### COLLECTED MATERIAL ###

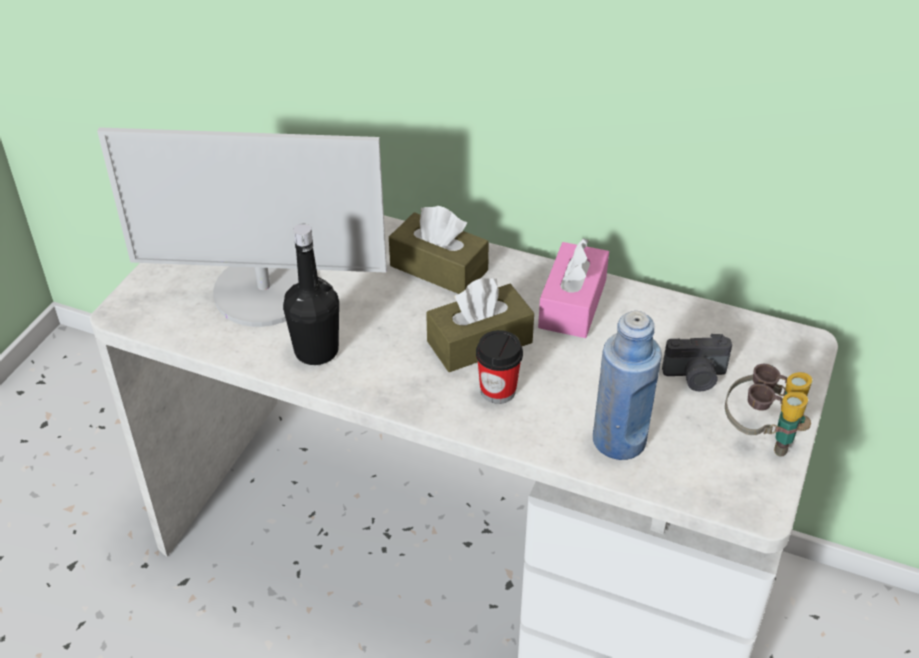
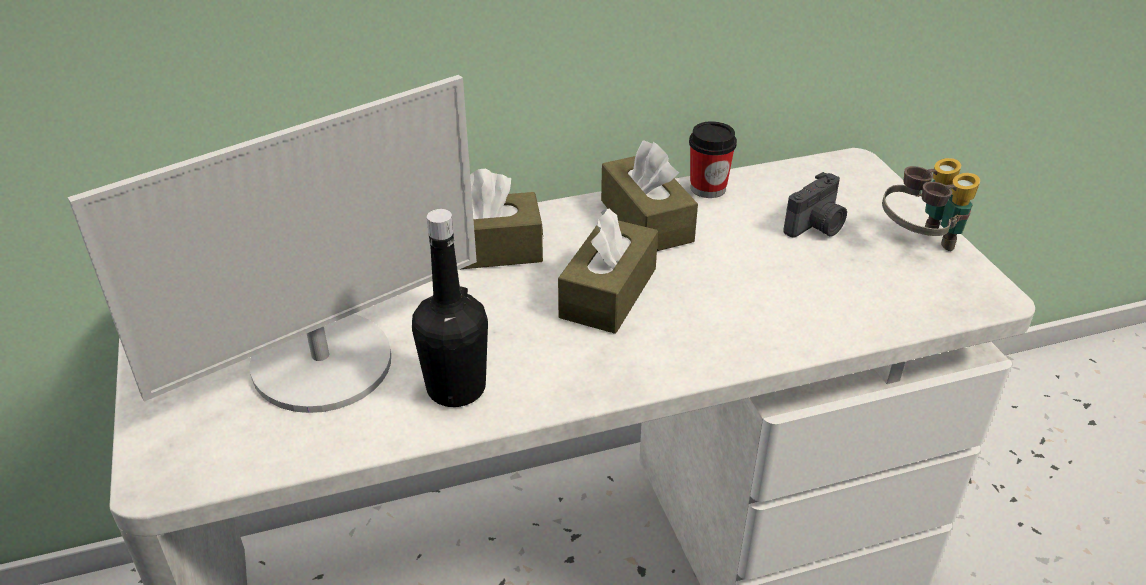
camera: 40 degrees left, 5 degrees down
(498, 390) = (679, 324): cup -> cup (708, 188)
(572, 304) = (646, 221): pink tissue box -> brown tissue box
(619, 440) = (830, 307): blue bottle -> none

###

__PROBLEM DESCRIPTION__:
Up to and including the last line of the material, reproduce every line exactly, beginning with the one that contains "(572, 304) = (646, 221): pink" and adding nothing else.

__YOUR RESPONSE__:
(572, 304) = (646, 221): pink tissue box -> brown tissue box
(619, 440) = (830, 307): blue bottle -> none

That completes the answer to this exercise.